LordLaraby said:
If 'bankers rounding' is HALF_ROUND_EVEN, what is HALF_ROUND_UP? I
confess to never having heard the terms.
The terms are defined in the docs for the Context object:
http://docs.python.org/lib/decimal-decimal.html
The rounding option is one of:
------------------------------
ROUND_CEILING (towards Infinity),
ROUND_DOWN (towards zero),
ROUND_FLOOR (towards -Infinity),
ROUND_HALF_DOWN (to nearest with ties going towards zero),
ROUND_HALF_EVEN (to nearest with ties going to nearest even integer),
ROUND_HALF_UP (to nearest with ties going away from zero), or
ROUND_UP (away from zero).
I usually do: Y = int(X + 0.5) scaled to proper # of decimal places.
Which type of rounding is this? If either.

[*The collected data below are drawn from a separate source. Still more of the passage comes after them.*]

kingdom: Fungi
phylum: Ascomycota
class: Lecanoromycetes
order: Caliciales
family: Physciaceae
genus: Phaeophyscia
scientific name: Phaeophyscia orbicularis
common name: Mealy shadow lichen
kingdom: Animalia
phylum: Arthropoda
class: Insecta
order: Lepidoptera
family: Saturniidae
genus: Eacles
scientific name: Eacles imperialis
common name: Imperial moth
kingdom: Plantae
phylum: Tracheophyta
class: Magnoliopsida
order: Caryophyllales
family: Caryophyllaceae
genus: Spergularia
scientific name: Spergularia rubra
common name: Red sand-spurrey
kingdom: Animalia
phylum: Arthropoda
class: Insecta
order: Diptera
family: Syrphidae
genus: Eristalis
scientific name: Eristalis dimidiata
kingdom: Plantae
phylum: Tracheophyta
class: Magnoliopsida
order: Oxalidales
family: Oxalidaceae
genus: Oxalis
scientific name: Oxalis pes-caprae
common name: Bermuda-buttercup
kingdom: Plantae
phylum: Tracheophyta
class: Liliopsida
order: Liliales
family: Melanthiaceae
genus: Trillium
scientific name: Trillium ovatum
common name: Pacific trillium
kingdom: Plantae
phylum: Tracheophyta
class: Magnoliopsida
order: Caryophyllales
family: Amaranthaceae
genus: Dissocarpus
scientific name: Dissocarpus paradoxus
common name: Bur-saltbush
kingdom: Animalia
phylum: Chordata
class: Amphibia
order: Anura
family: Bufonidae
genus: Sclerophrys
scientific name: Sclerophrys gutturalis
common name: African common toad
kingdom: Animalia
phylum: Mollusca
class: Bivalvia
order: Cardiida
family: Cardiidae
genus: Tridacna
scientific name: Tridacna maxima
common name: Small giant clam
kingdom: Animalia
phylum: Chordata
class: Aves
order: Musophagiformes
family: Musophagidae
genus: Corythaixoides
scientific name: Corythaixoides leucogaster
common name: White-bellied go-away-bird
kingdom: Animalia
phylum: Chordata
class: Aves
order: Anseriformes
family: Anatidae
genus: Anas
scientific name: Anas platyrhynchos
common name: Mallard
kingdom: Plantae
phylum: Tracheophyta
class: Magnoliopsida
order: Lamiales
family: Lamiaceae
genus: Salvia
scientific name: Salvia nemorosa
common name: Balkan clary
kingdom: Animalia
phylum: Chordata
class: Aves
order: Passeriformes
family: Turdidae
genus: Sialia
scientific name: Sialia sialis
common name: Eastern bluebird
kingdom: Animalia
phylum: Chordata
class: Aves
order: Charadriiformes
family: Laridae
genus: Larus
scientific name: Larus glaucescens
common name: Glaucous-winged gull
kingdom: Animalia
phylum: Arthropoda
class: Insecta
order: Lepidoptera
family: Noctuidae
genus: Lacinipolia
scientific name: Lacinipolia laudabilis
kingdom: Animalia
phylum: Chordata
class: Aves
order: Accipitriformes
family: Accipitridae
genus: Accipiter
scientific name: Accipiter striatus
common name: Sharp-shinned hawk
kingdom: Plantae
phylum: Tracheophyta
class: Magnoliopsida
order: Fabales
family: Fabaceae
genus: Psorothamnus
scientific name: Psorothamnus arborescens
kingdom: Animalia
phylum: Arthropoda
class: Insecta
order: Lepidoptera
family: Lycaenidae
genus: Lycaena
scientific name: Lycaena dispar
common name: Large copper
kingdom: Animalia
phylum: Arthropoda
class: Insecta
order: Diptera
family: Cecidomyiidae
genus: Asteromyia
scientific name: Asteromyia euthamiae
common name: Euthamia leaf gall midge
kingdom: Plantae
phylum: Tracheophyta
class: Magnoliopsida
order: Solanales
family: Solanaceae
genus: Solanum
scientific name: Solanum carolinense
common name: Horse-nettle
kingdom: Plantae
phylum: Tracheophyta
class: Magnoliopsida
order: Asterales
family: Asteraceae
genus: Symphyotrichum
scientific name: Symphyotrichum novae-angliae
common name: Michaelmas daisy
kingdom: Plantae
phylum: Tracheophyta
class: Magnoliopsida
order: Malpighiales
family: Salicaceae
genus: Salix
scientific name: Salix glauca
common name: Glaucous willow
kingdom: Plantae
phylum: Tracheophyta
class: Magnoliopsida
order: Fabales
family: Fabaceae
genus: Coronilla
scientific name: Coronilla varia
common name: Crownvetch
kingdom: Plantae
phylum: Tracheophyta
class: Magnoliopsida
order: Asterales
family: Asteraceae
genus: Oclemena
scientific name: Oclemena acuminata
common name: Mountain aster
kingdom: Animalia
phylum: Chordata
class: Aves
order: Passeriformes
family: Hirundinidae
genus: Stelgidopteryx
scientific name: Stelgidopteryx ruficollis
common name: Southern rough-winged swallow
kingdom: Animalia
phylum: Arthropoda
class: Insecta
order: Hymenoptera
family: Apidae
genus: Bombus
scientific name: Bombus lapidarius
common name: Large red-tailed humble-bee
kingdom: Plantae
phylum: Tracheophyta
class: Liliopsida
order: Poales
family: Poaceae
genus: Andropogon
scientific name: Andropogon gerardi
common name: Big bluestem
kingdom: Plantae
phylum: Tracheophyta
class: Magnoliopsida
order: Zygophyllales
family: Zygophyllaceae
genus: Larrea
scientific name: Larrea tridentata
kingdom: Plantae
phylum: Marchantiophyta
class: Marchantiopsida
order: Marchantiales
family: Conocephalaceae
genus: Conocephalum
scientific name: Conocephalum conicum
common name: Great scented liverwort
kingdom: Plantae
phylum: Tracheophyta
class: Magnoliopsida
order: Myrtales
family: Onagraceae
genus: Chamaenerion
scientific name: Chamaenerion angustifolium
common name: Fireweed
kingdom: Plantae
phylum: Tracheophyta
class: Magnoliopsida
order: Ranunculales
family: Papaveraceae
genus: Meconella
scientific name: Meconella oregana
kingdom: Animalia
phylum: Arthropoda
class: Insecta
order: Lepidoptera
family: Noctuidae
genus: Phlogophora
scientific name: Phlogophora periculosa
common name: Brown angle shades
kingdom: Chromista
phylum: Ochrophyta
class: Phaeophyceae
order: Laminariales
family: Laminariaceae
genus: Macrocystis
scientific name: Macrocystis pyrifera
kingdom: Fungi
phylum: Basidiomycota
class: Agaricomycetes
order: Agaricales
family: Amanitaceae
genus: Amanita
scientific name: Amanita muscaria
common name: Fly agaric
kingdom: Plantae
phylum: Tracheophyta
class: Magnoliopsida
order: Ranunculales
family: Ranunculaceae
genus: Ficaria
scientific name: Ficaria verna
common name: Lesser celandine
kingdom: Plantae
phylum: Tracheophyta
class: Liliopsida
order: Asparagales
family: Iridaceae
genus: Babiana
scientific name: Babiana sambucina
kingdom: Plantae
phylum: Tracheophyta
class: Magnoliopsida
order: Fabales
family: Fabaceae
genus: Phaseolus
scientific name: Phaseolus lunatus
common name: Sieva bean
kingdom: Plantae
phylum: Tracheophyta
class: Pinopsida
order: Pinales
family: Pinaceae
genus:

The interpreter shows that ties are rounded down towards zero:
[int(x + 0.5) for x in range(-5, 6)]
[-4, -3, -2, -1, 0, 0, 1, 2, 3, 4, 5]
Or more explicitly:
...
int(-5 + 0.5) == int(-4.5) => -4
int(-4 + 0.5) == int(-3.5) => -3
int(-3 + 0.5) == int(-2.5) => -2
int(-2 + 0.5) == int(-1.5) => -1
int(-1 + 0.5) == int(-0.5) => 0
int( 0 + 0.5) == int( 0.5) => 0
int( 1 + 0.5) == int( 1.5) => 1
int( 2 + 0.5) == int( 2.5) => 2
int( 3 + 0.5) == int( 3.5) => 3
int( 4 + 0.5) == int( 4.5) => 4
int( 5 + 0.5) == int( 5.5) => 5
So one must be careful not to use int to convert relative screen positions to relative pixel deltas
to add to some pixel screen position, even when it's a single add that can't accumulate error or
round differentely after the add.
I guess one would want ...
int(math.floor(-4.5)) => -5
int(math.floor(-3.5)) => -4
int(math.floor(-2.5)) => -3
int(math.floor(-1.5)) => -2
int(math.floor(-0.5)) => -1
int(math.floor( 0.5)) => 0
int(math.floor( 1.5)) => 1
int(math.floor( 2.5)) => 2
int(math.floor( 3.5)) => 3
int(math.floor( 4.5)) => 4
int(math.floor( 5.5)) => 5
Which ISTM is the way some other int conversions have worked, but I can't recall the context ATM.
I.e., just trim the fractional bits from the theoretical fixed point twos complement number, which
always subtracts those positive-value fractional bits algebraically.